Diospyros pyrrhocarpa

Scientific classification
- Kingdom: Plantae
- Clade: Tracheophytes
- Clade: Angiosperms
- Clade: Eudicots
- Clade: Asterids
- Order: Ericales
- Family: Ebenaceae
- Genus: Diospyros
- Species: D. pyrrhocarpa
- Binomial name: Diospyros pyrrhocarpa Miq.
- Synonyms: Diospyros ahernii Merr.; Diospyros asterocalyx Hiern; Diospyros reflexa King & Gamble;

= Diospyros pyrrhocarpa =

- Genus: Diospyros
- Species: pyrrhocarpa
- Authority: Miq.
- Synonyms: Diospyros ahernii , Diospyros asterocalyx , Diospyros reflexa

Species of tree

Diospyros pyrrhocarpa is a tree in the family Ebenaceae. It grows up to 23 m tall. Twigs dry greyish to brownish. Inflorescences bear up to three flowers. The fruits are roundish to ovoid-ellipsoid, up to 5 cm in diameter.

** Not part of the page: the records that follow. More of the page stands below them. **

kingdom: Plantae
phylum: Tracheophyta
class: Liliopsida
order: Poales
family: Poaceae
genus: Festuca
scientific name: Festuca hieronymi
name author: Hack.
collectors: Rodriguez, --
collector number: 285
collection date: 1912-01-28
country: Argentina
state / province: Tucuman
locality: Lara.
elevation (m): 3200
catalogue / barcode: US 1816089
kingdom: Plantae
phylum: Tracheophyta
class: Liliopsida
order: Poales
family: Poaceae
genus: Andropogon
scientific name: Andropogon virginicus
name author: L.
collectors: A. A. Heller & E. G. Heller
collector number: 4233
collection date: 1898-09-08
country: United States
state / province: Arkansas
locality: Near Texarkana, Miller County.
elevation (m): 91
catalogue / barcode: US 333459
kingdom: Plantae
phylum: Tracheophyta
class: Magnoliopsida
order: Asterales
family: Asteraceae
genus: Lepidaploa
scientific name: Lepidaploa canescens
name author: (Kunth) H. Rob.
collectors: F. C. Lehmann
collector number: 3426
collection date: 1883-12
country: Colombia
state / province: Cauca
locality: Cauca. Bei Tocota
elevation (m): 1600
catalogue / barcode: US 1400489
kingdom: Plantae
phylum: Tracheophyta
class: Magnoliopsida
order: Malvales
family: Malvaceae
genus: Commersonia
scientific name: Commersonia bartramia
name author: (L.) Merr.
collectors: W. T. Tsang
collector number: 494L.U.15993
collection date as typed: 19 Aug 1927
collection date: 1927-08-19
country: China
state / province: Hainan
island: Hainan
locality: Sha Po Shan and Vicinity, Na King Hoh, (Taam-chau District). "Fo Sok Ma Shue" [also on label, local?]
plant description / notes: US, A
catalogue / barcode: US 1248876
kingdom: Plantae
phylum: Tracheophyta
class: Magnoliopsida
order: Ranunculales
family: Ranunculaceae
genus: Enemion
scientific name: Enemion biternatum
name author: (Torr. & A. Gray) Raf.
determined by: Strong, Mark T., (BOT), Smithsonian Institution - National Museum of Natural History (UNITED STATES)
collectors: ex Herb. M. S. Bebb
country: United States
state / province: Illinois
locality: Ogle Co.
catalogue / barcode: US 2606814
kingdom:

The specific epithet pyrrhocarpa is from the Greek meaning 'fiery red or yellow fruits'. Habitat is lowland mixed dipterocarp forests. D. pyrrhocarpa ranges from the Andaman and Nicobar Islands through Thailand, Peninsular Malaysia, Sumatra, and Borneo to the Philippines. In Cebu and Negros Regions in the Philippines, the tree is commonly known as Kunalum.